EVEN if half the allegations made by the MDC of the 31 March elections not being free and fair are true, Zimbabweans must know they are entering a very dangerous period of political instability.
The Movement for Democratic Change (MDC), Zimbabwe’s main opposition party, has demanded fresh elections under a new constitution saying voting can never be free and fair under the current legislative framework.
The MDC said on Sunday it had won 94 seats, rather than the 41 announced by the electoral commission.
“As long as we run elections under the same set of conditions, there is no way that elections will be free and fair,” MDC presidential spokesperson William Bango said.
“For a new constitutional dispensation to emerge, we require discussions that would get us to arrive at the type of laws that can govern a free and fair playing field. We have to press for this and if it is achieved then we can talk of the next step, which would be organizing an election.”
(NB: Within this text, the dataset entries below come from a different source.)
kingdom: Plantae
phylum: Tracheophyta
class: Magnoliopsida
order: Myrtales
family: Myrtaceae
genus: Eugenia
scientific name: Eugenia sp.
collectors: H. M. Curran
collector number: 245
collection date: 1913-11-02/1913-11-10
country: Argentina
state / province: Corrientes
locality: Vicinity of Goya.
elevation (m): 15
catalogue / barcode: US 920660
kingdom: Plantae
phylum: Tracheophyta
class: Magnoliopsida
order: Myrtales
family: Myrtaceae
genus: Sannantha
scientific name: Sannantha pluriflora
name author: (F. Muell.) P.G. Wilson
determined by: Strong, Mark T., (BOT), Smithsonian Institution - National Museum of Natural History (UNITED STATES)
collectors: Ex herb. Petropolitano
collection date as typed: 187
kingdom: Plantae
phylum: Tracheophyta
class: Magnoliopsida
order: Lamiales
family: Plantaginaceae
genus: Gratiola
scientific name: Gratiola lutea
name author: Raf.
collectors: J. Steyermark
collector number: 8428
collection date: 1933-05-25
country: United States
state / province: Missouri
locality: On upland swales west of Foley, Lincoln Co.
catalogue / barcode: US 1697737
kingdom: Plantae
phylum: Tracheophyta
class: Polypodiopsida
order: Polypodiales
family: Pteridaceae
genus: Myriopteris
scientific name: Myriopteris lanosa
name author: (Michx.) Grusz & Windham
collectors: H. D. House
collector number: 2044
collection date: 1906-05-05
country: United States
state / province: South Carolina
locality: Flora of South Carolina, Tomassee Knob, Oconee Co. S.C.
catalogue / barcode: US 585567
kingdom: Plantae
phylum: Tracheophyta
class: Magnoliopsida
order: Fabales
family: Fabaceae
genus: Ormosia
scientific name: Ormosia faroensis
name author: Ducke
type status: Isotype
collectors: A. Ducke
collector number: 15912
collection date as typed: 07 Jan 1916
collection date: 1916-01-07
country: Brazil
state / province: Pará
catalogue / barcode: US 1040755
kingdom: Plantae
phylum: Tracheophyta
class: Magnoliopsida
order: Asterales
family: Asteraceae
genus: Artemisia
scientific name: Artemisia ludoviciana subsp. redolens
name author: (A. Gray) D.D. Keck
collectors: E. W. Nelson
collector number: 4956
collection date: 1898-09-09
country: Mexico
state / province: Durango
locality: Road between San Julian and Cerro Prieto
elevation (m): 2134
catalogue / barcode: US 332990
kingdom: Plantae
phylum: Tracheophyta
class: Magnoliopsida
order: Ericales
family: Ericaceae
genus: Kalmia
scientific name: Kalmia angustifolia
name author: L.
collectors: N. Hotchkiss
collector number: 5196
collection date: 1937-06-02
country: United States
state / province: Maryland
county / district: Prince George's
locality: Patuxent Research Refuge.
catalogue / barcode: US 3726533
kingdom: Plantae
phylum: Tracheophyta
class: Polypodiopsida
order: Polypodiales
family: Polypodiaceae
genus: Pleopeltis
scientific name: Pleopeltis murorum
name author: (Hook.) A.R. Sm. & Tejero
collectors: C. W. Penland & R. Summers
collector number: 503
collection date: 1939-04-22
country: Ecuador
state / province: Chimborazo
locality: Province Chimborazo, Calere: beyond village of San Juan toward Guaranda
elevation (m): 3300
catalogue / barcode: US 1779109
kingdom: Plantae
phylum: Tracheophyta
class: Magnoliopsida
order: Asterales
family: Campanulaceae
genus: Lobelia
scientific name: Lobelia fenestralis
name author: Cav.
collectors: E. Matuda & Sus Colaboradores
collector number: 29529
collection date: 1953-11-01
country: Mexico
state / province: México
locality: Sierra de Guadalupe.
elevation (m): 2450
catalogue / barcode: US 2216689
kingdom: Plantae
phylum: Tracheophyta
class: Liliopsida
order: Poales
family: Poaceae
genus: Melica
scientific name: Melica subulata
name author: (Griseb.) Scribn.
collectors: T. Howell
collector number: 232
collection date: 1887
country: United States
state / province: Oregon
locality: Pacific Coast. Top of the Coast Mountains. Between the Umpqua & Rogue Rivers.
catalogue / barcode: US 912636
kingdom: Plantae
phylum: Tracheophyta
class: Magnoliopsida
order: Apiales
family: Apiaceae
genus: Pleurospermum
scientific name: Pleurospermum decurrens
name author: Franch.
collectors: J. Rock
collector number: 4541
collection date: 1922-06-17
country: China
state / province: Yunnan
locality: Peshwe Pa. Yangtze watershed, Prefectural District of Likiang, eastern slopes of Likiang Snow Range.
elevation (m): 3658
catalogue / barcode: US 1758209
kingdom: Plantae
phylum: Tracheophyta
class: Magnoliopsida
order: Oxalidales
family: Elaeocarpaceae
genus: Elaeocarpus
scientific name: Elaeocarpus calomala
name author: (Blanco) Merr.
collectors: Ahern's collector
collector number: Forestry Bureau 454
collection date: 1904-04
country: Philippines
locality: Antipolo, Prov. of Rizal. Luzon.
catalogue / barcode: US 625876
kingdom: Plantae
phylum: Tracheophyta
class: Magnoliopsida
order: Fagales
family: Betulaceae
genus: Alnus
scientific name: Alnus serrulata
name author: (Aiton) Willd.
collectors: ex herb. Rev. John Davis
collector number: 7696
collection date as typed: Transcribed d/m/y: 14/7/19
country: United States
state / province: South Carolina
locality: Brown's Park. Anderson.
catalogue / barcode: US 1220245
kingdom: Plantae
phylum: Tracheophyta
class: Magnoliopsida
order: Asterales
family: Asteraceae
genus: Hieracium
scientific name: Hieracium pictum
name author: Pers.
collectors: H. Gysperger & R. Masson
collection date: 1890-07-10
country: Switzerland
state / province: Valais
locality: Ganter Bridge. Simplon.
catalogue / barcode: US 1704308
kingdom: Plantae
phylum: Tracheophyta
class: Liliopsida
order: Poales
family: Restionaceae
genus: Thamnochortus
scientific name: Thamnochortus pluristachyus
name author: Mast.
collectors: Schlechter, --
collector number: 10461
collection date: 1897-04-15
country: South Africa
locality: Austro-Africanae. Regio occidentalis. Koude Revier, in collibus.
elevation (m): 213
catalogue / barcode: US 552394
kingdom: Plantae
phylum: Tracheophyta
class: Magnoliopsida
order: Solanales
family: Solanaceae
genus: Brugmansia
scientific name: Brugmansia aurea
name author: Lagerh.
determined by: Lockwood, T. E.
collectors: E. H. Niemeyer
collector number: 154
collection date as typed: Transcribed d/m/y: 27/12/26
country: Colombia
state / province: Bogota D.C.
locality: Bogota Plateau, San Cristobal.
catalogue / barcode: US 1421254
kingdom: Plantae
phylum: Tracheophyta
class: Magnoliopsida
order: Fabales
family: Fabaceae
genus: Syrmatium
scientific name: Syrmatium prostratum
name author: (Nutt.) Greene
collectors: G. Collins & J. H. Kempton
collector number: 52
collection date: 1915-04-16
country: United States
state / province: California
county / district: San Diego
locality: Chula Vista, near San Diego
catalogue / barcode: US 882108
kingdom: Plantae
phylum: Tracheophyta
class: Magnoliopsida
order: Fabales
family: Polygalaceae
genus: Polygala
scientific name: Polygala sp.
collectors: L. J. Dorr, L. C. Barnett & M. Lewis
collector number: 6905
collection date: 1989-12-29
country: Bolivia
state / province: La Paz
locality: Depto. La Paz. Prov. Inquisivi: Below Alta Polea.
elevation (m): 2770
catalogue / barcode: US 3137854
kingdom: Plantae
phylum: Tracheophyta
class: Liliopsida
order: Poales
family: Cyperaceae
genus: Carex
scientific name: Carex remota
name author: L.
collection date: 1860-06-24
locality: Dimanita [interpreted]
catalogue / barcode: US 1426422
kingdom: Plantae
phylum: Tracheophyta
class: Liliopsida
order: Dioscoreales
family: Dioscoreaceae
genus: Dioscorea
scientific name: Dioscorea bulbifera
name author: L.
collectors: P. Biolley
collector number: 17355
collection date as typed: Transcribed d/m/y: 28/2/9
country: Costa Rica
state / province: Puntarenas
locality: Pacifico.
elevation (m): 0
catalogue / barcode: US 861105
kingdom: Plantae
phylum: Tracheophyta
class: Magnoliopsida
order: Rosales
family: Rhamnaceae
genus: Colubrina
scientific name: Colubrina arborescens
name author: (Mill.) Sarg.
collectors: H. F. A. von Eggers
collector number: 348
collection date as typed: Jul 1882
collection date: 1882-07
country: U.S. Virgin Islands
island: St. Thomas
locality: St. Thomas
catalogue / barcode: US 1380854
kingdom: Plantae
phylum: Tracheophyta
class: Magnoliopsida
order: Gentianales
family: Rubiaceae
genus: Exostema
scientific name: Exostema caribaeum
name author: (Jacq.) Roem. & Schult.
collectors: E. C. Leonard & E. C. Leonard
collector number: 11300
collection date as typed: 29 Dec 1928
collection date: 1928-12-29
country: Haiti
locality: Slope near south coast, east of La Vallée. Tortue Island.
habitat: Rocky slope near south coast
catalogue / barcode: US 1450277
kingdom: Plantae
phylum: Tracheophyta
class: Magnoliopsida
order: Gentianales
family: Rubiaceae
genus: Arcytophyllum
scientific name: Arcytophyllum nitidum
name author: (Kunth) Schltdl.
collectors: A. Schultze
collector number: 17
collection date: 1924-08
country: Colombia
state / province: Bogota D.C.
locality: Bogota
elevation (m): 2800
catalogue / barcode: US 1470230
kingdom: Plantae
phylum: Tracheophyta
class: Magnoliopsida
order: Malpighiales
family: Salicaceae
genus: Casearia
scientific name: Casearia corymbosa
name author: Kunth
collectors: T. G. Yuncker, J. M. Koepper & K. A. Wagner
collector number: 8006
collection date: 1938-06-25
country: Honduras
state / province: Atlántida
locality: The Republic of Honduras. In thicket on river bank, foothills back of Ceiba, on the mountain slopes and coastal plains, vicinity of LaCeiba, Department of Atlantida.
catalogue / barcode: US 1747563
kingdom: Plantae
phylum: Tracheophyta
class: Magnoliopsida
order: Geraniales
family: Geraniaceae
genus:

Residents have reacted with anger and shock after the ruling Zanu PF garnered a two-thirds majority in the sixth parliament of Zimbabwe after Thursday’s legislative polls. Around lunch time today, hundreds of youths staged a peaceful demonstration along First Street but riot police reacted quickly and dispersed the demonstrators. Scores of people could be seen running through the streets of the capital.
President Robert Mugabe has warned Zimbabwe’s main opposition against taking to the streets to protest its defeat in Thursday’s parliamentary poll. He has threatened that his government “can also raise mass action against mass action, and there would naturally be conflicts, serious conflicts,” as a result.